III. Tal obrigação – de remessa à CITE – mantém-se mesmo que no decurso do processo disciplinar a trabalhadora deixe de ser trabalhadora/lactante.
Reclamações:
Decisão Texto Integral: Processo nº4188/18.6T8VFR-C.P1
Relatora: M. Fernanda Soares – 1610

Na presente acção de impugnação judicial da regularidade e licitude do despedimento – a correr termos no Tribunal Judicial da Comarca de Aveiro – Juízo do Trabalho de Santa Maria da Feira – Juiz 2 – em que é TRABALHADORA B… e EMPREGADORA C…, Unipessoal LDA., foi proferido despacho, em 11.03.2019, a julgar ilícito o despedimento de que a TRABALHADORA foi alvo por parte da EMPREGADORA por esta não ter requerido o parecer prévio da CITE, nos termos dos artigos 63º, nº1 e nº3, al. a), 381º, al. d), todos do CT e, consequentemente, foi a EMPREGADORA condenada a pagar à TRABALHADORA as retribuições que deixou de auferir desde 03.12.2018, à razão mensal de € 580,00 e até ao trânsito em julgado da decisão que declarou a ilicitude do despedimento, acrescida de juros de mora, à taxa legal de 4%, desde a data do vencimento de cada prestação em falta.
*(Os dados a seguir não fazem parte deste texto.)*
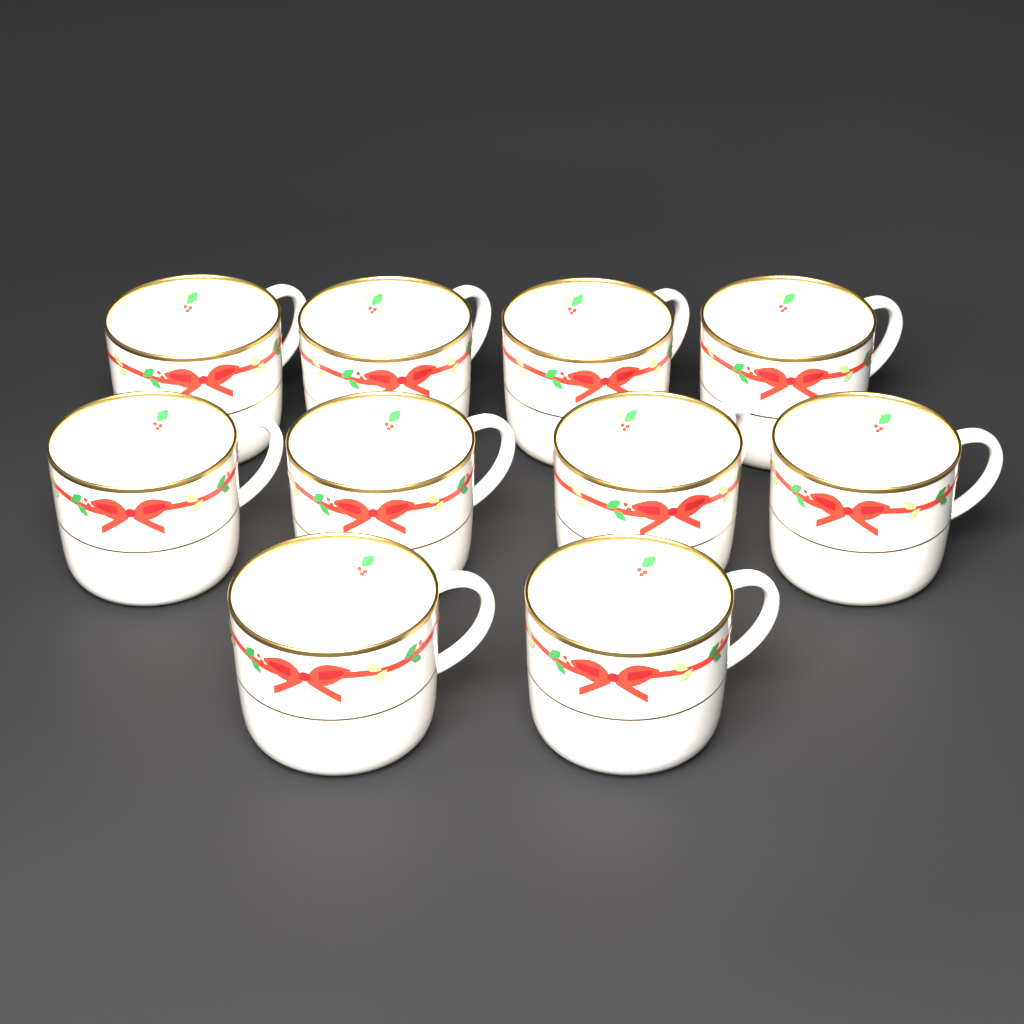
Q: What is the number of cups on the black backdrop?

A EMPREGADORA veio recorrer pedindo a revogação do despacho e a sua substituição por outro que ordene a remessa dos autos à 1ª instância para que proceda a julgamento dos factos articulados pela recorrente no articulado motivador do despedimento, concluindo do seguinte modo:
1. À data da prolação da decisão de despedimento com justa causa da Trabalhadora – 30.11.2018 – esta já não era trabalhadora lactante, tal como definido no artigo 63º, nº1 do CT, pelo que carecia a recorrente de solicitar o parecer prévio da CITE.
2. À data da realização do último acto instrutório – 26.11.2018 – a Trabalhadora já não era trabalhadora lactante, tal como definido no artigo 63º, nº1 do CT, pelo que carecia a recorrente de solicitar o parecer prévio da CITE.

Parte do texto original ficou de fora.